Alkoholkrankheit meist Folge von Depressionen oder Burn-out

Fünf Prozent der Österreicher sind alkoholkrank. In der überwiegenden Zahl der Fälle stecken dahinter Depressionen und/oder ein schweres Burn-out-Syndrom. Die erklärte am Donnerstag der Ärztliche Leiter des Anton Proksch Instituts, Michael Musalek, bei einer Pressekonferenz in Wien.

"Die allermeisten Menschen trinken in Österreich nicht, weil es so gut schmeckt, sondern weil sie die Wirkung der Substanz Alkohol brauchen", sagte der Psychiater. "In den letzten Jahren ist immer deutlicher geworden, dass Depressionen und Burn-out nicht so sehr die Folge einer Alkoholkrankheit sind, sondern dass sie die Ursachen eines hohen Alkoholkonsums sind."

Alkohol werde quasi "als Medikament" eingesetzt: Um psychische Probleme zuzudecken, scheinbar Spannungszustände und Ängste zu lösen. "Dabei ist Alkohol in höheren Dosen selbst Depressions-fördernd", sagte Musalek. Das "Wirkungstrinken" sei das Problematische.

Ein frühes Bemerken solcher Umstände und entsprechende Hilfe bzw.

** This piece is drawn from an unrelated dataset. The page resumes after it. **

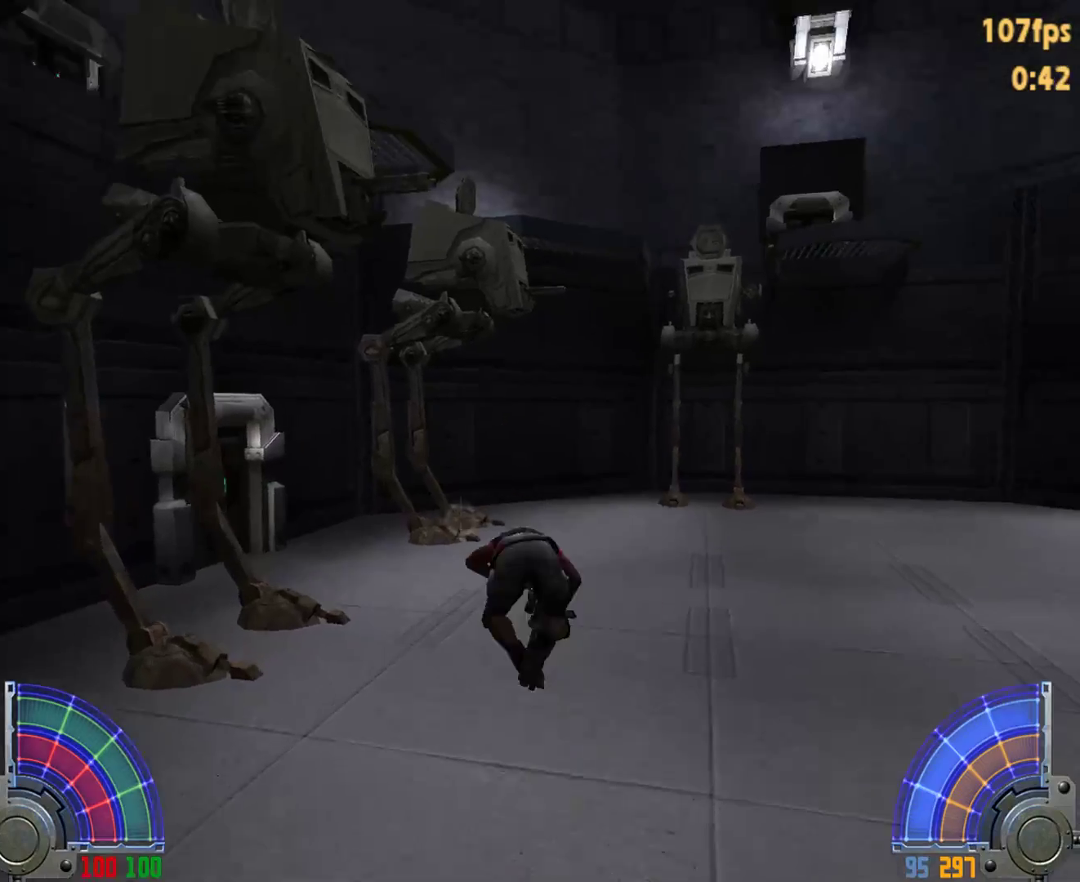
{"keys": ["a", "w"], "mouse": [], "events": []}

Therapie seien entscheidend, betonte der Experte aus Anlass der aktuellen "Dialogwoche Alkohol" in Österreich. Eine Schwierigkeit sei auch, dass der Burn-out bisher nicht generell als Krankheit akzeptiert ist. Der Grund dafür, wie der Psychiater feststellte: "Ein Burn-out beginnt im Gesunden. Erst in einem schweren Stadium landet man bei einer Krankheit." Während im Frühstadium Beratung ausreiche, müsste in schweren Fällen natürlich eine Behandlung erfolgen. Wiederum stehen dabei depressive Zustände im Vordergrund.

Die Zahl der Betroffenen ist groß. "45 Prozent der Erwachsenen weisen in Österreich eine Burn-out-Gefährdung auf. Acht Prozent sind dadurch als krank zu betrachten", zitierte Musalek eine aktuelle Studie. Dem gegenüber leiden ein Prozent der Menschen an einer Psychose. Bei den Alkoholkranken zeigt sich laut dem Experten ein "massives Aufholen der Frauen", während die Männer eher einen sinkenden Alkoholkonsum aufweisen.

Fast völlig unerforscht ist in Österreich die Situation beim Gebrauch bzw. der Abhängigkeit von Schlaf- und Beruhigungsmitteln (Tranquilizer). Auch sie haben ein hohes Suchtpotenzial. Wiederum stehen im Hintergrund oft Depressionen und/oder Burn-out.